California's Governor Newsom Files Lawsuit Against Donald Trump Regarding National Guard Deployment to Oregon
California Governor Gavin Newsom announced on Sunday that he is suing President Trump regarding the claimed deployment of three hundred California national guard members to Oregon.
“The troops are currently en route,” Newsom stated in his official statement. “The current federal government is blatantly undermining the legal system directly and putting into action their harmful statements – ignoring judicial rulings and viewing judges, even presidential appointees, as political opponents.”
Judicial Background and Federal Ruling
The governor's legal action follows a federal judge’s ruling that blocked the White House from dispatching the Oregon national guard to the city of Portland. Judge Karin Immergut upheld claims that it would intensify rather than ease tensions in the city.
The judge ruled in her ruling, which postpones deploying the forces until at least the 18th of October, that there was a lack of evidence that the current demonstrations in the city justified the decision.
Local Authorities Respond
Portland's legal representative, Portland’s senior deputy attorney, said that there had been no violence against immigration officials for months and that recent Ice protests were calm in the week before the chief executive described the metropolis to be a war zone, sometimes featuring fewer than a dozen demonstrators.

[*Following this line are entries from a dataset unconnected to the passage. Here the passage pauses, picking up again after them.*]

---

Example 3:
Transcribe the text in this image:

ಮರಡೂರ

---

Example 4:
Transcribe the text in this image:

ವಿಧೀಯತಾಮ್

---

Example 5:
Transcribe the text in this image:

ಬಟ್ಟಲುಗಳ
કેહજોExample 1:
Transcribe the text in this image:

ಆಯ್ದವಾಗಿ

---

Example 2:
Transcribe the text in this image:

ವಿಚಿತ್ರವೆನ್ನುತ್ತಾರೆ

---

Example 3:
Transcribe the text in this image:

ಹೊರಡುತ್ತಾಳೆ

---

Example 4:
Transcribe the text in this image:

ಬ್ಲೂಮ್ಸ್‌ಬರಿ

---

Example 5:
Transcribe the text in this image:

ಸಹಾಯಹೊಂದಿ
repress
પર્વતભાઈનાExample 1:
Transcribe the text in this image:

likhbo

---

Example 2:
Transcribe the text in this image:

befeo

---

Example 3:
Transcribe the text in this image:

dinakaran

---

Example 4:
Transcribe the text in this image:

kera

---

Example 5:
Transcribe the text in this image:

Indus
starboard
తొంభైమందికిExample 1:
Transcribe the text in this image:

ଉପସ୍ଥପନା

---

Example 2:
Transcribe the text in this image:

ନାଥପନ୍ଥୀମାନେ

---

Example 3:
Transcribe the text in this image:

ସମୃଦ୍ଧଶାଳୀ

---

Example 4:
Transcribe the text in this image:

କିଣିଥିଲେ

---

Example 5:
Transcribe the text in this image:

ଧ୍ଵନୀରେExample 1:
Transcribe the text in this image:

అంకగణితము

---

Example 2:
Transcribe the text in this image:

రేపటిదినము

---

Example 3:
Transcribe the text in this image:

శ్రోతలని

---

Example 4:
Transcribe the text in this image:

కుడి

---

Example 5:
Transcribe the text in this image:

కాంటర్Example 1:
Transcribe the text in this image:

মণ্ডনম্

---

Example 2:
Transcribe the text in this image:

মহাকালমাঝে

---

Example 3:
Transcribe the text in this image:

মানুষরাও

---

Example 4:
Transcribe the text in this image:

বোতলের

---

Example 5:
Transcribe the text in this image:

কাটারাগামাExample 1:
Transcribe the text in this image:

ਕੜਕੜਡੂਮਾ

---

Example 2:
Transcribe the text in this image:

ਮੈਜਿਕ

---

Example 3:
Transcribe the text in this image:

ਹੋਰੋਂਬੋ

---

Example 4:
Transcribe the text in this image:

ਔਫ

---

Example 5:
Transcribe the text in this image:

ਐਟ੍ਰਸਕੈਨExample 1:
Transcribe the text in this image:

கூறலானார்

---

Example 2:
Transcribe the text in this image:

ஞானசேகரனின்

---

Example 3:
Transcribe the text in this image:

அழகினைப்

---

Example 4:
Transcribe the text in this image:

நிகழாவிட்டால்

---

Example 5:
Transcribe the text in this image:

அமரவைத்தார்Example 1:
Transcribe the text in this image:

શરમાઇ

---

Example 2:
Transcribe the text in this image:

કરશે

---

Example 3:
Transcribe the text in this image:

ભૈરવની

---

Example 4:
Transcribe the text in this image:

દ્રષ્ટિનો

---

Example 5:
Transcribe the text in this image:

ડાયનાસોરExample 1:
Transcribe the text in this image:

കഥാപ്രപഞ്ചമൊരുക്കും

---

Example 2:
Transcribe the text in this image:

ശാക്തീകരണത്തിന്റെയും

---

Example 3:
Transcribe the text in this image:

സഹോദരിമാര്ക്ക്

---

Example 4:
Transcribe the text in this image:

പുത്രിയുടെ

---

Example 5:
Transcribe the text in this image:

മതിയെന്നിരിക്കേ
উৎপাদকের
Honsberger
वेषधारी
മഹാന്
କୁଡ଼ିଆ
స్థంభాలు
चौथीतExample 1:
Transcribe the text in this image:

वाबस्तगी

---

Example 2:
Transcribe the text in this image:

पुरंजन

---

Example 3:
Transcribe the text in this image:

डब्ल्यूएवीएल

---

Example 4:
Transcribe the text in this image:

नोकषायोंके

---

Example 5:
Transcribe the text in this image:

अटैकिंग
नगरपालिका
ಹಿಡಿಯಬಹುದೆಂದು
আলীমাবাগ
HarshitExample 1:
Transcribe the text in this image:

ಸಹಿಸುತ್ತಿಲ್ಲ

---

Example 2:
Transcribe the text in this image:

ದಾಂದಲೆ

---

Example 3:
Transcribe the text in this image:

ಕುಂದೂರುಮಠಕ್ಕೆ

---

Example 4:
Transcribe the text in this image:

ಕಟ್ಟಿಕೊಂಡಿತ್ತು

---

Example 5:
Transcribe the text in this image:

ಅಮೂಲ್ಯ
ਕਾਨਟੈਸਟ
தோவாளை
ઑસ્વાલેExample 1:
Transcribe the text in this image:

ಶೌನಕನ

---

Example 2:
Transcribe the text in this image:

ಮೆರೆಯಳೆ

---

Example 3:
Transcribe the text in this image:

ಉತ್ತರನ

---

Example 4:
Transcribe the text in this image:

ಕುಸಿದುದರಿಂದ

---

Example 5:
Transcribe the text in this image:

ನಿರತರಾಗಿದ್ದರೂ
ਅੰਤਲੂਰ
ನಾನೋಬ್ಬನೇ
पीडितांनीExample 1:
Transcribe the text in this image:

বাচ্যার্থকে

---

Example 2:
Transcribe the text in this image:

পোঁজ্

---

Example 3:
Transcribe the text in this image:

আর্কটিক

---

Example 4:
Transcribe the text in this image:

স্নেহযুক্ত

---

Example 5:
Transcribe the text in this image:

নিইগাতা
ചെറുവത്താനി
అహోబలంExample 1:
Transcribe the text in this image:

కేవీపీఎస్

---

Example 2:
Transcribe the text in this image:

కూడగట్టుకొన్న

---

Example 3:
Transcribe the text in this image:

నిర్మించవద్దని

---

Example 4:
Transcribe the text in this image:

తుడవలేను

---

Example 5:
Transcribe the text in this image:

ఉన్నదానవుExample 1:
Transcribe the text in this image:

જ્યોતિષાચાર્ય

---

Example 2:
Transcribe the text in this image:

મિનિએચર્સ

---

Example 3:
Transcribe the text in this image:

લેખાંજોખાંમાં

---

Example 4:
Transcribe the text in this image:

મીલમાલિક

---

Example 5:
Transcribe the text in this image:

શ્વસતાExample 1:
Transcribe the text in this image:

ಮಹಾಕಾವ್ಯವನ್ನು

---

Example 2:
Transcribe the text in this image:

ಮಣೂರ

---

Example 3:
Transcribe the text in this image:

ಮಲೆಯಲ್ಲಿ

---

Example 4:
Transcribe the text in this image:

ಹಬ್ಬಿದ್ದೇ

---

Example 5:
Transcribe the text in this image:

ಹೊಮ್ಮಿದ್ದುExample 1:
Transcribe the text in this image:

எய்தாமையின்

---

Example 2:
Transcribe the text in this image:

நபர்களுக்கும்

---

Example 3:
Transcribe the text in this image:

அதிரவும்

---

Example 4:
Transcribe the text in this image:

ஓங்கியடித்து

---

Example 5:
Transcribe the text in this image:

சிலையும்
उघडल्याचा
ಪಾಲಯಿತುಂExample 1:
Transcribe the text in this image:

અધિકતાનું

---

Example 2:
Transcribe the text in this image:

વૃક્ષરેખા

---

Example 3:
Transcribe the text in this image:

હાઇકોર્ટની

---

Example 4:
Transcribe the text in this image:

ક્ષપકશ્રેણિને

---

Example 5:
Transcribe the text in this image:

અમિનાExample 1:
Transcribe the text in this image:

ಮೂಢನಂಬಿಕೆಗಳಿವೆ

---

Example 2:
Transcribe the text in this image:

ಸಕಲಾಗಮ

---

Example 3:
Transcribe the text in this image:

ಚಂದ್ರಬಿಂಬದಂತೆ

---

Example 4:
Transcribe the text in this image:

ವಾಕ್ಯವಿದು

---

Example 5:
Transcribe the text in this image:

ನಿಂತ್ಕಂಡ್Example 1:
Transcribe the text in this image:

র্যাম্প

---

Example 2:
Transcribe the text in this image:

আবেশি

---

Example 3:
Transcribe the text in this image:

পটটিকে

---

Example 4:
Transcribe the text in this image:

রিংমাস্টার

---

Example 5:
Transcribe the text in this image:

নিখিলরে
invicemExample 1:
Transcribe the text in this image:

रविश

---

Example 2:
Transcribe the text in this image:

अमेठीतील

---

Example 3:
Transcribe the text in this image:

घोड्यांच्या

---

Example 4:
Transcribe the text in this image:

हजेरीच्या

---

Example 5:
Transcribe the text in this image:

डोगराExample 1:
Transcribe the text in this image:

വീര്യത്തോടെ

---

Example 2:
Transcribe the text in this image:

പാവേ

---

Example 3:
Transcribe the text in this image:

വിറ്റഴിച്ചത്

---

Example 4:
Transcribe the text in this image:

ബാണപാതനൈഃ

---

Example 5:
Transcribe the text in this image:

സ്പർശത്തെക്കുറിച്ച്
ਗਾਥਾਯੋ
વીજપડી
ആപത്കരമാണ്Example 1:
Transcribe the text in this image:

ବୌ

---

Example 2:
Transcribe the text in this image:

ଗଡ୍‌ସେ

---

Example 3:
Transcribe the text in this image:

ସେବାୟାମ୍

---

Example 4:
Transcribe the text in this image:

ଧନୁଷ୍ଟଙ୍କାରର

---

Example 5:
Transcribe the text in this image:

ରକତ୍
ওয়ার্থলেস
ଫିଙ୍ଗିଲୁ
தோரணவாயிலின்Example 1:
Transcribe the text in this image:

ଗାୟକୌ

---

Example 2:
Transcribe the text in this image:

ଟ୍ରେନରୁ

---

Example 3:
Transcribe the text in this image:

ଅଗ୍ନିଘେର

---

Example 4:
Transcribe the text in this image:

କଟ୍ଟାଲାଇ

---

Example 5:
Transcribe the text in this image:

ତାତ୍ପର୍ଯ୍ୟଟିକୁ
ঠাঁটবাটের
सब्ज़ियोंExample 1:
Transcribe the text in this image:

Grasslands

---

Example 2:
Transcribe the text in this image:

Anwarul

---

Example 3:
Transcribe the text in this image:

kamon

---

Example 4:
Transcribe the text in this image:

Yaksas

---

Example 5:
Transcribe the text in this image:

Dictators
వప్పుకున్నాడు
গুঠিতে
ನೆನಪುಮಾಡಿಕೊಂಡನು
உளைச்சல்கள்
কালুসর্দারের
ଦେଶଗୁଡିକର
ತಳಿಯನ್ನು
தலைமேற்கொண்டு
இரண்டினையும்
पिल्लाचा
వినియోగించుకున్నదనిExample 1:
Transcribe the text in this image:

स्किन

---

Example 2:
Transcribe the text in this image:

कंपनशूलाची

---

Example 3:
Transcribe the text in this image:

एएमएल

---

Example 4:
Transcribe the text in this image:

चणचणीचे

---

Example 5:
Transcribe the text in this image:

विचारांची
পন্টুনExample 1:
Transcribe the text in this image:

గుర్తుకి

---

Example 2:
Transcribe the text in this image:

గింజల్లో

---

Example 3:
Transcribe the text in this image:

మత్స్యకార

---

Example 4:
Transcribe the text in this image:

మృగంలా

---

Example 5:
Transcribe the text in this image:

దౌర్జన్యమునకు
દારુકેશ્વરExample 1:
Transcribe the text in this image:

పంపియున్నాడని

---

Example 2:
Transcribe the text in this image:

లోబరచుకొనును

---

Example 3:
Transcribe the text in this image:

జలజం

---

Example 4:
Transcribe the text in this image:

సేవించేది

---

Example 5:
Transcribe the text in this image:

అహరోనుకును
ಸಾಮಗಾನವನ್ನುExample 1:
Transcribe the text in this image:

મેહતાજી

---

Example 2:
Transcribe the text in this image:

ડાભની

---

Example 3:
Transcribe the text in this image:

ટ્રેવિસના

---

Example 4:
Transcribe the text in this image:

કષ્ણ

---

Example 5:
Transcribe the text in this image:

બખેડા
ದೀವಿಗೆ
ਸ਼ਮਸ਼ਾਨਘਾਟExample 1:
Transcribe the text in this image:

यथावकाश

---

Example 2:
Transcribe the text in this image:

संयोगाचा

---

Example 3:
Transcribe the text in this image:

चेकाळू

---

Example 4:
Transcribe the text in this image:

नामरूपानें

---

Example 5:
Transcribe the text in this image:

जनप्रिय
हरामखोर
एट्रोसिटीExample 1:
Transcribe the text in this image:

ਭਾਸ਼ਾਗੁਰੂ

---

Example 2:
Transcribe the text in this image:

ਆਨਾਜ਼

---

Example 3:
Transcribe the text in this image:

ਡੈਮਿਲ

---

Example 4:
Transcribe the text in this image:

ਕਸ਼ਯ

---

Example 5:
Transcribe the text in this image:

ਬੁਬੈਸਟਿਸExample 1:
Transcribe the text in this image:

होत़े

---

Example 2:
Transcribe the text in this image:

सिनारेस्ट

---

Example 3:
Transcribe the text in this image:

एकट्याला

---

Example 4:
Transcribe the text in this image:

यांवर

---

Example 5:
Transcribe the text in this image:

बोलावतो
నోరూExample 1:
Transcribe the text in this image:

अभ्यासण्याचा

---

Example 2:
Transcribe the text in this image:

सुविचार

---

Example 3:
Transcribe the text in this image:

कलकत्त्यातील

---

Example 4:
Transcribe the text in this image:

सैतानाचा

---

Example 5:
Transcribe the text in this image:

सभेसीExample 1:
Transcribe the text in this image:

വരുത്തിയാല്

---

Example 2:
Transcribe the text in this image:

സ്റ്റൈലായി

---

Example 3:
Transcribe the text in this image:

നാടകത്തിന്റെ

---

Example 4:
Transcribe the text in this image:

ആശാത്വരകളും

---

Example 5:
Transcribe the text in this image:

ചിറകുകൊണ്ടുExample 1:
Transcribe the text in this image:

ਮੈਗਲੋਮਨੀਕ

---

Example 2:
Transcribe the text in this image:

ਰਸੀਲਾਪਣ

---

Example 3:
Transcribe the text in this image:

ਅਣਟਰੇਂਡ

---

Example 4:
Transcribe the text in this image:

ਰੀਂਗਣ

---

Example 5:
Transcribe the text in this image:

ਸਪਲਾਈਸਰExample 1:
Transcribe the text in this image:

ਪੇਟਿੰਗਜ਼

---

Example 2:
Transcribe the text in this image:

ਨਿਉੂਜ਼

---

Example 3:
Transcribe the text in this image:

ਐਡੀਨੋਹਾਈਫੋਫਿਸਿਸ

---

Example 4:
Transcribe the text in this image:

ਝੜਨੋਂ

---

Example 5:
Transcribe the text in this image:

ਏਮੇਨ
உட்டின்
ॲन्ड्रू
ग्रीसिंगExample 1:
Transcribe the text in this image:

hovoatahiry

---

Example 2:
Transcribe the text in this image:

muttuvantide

“Public safety is not the real concern, it concerns authority,” Newsom declared. “Legal action will be our response, but the public cannot stay silent in the presence of such reckless and authoritarian conduct by the U.S. President.”
State Attorney General Weighs In
In a statement on social media, Dan Rayfield stated that the government is evaluating choices and preparing to take legal action.
“The administration is clearly intent on sending the troops in U.S. urban centers, absent proof or legal basis to do so,” he wrote. “It is up to us and the courts to hold him accountable. This is our plan.”
National and State Response
The California national guard passed on queries to the defense department. A agency spokesman refused to provide a statement. There was silence from the White House.
National Background
The report from the state came just a day after the President ordered the deployment of military personnel to Chicago, the latest in a succession of similar actions across several US states.
The President had first announced the initiative on the 27th of September, stating he was approving maximum deployment, should it be required” regardless of requests from local leaders and the state’s congressional delegation, who said there had been a single, uneventful demonstration outside one federal immigration enforcement office.
Historical Context
Over a long period, the President has emphasized the storyline that Portland is a “war-ravaged” urban center with activists involved in disorder and illegal activities.
During his first term in 2020, he deployed government agents to the city in the midst of the demonstrations over the death by officers of an individual in another city. The demonstrations spread across the United States but were notably severe in that city. Even with demonstrations against immigration officials being modest in size in the region currently, the President has pointed to them as grounds to deploy forces.
Commenting online about the latest move from Trump, Newsom said: “It is outrageous. It’s un-American, and it must be stopped.”